Sept 17-18, 2004: Pittman McGehee

Lecture: The Zen Poet Masahide writes:

The barn’s burnt down. . . 
Now I can see the moon.

Spirituality is the deep human longing to move the transcendent into the immanent through experience and reflection. This lecture/workshop will consider the illusions the ego builds as defenses against life’s inevitable anxiety and pain. These illusions may keep us from seeing the transcendent truth, thus leaving us dis-illusioned. What are the barns we build that keep us from seeing the moon?

Workshop: The Hero Journey.

In honor of Joseph Campbell’s centenary, we will focus on what he called the monomyth.

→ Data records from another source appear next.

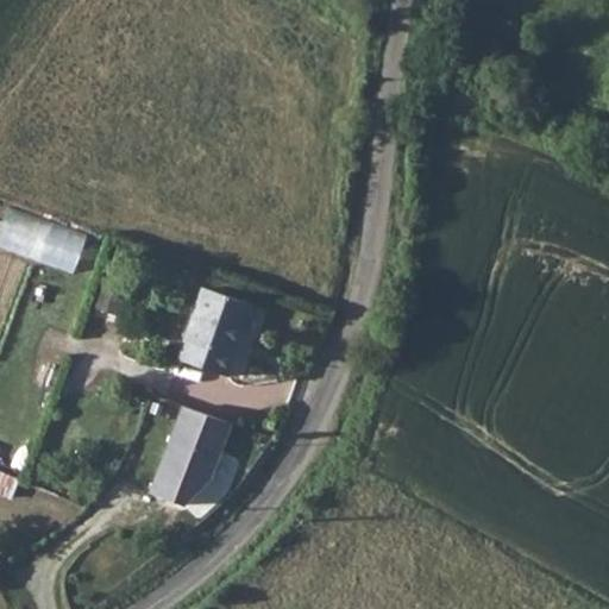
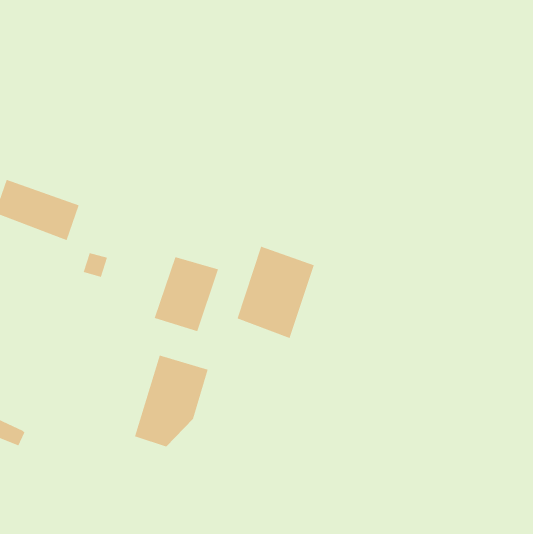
building: none -> [237,246,314,339]

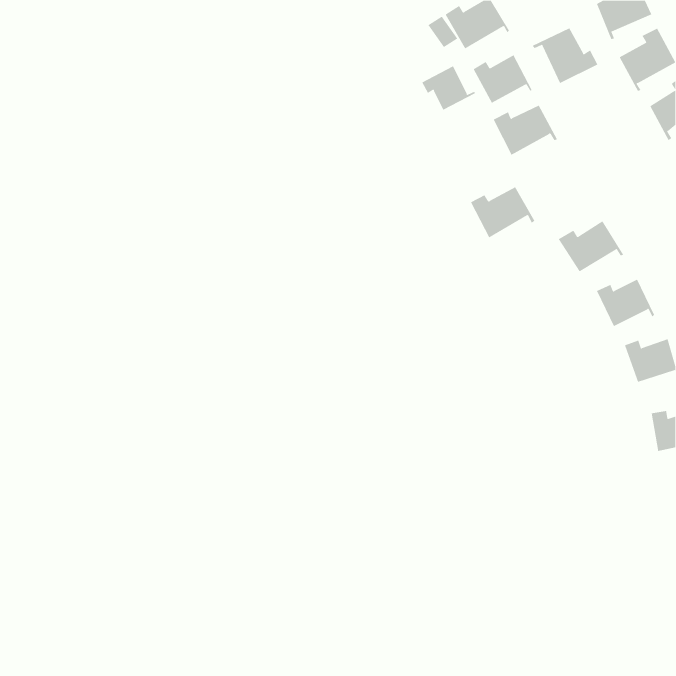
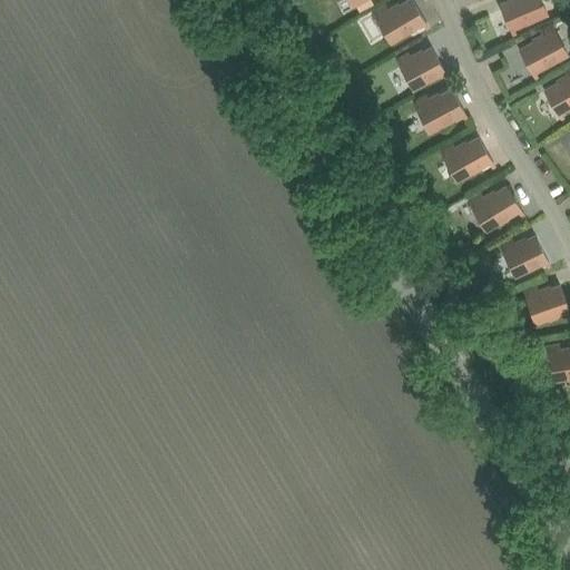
building: [532,27,598,84] -> none
building: [421,66,475,110] -> none
building: [470,186,535,238] -> [440,138,494,181]

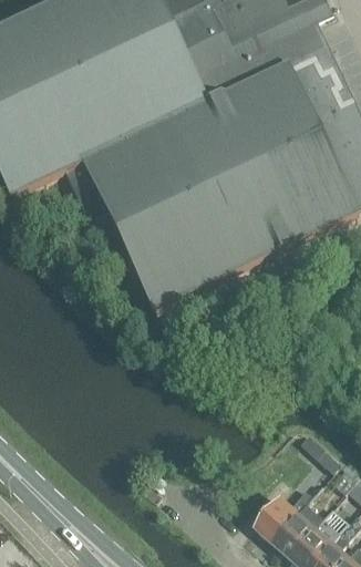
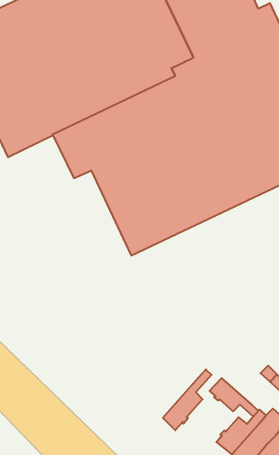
building: none -> [163,369,212,430]
building: none -> [210,378,258,417]

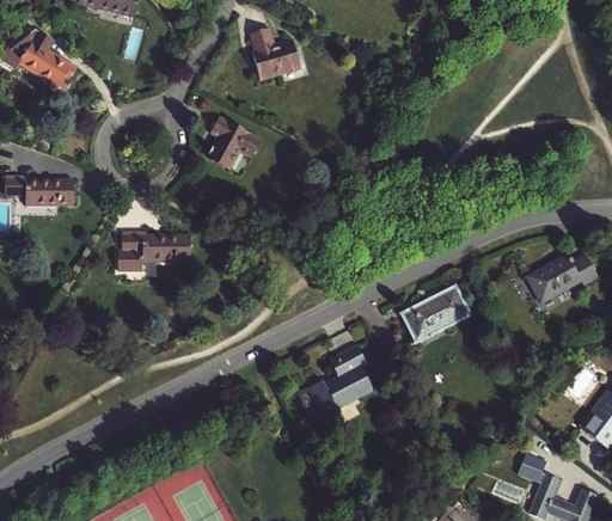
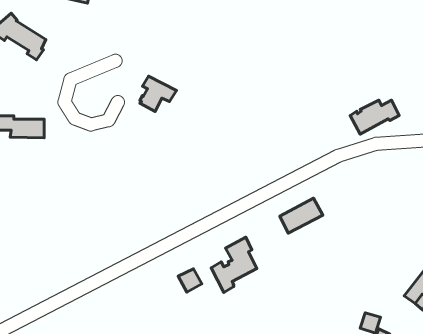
building: [251,27,300,79] -> none
building: [118,231,190,270] -> none
building: [527,256,596,304] -> [350,100,399,134]
building: none -> [178,269,202,292]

The three-fold process of 1) departure, 2) initiation, and 3) return, are the essentials of the journey. One can see this formula in all myth and sacred story. Can one see this process in one’s own story? This workshop will help make us conscious of how individuation follows this formula, in some form, for each of us.

 

PITTMAN J. McGEHEE, M. DIV, HON. DIV received his Master of Divinity from the Virginia Theological Seminary and was ordained as a priest in the Episcopal Church in 1969. He received an honorary Doctor of Divinity from the Episcopal Seminary of the Southwest. Formerly the Dean of Christ Church Cathedral in downtown Houston, he is currently a Diplomate Jungian analyst and the director of the Institute for the Advancement of Psychology and Spirituality. Additionally, he is serving as the Carolyn Faye Professor of Analytical Psychology at the University of Houston. Pittman is widely known as a lecturer and educator in the field of psychology and religion, as well as a published poet and essayist.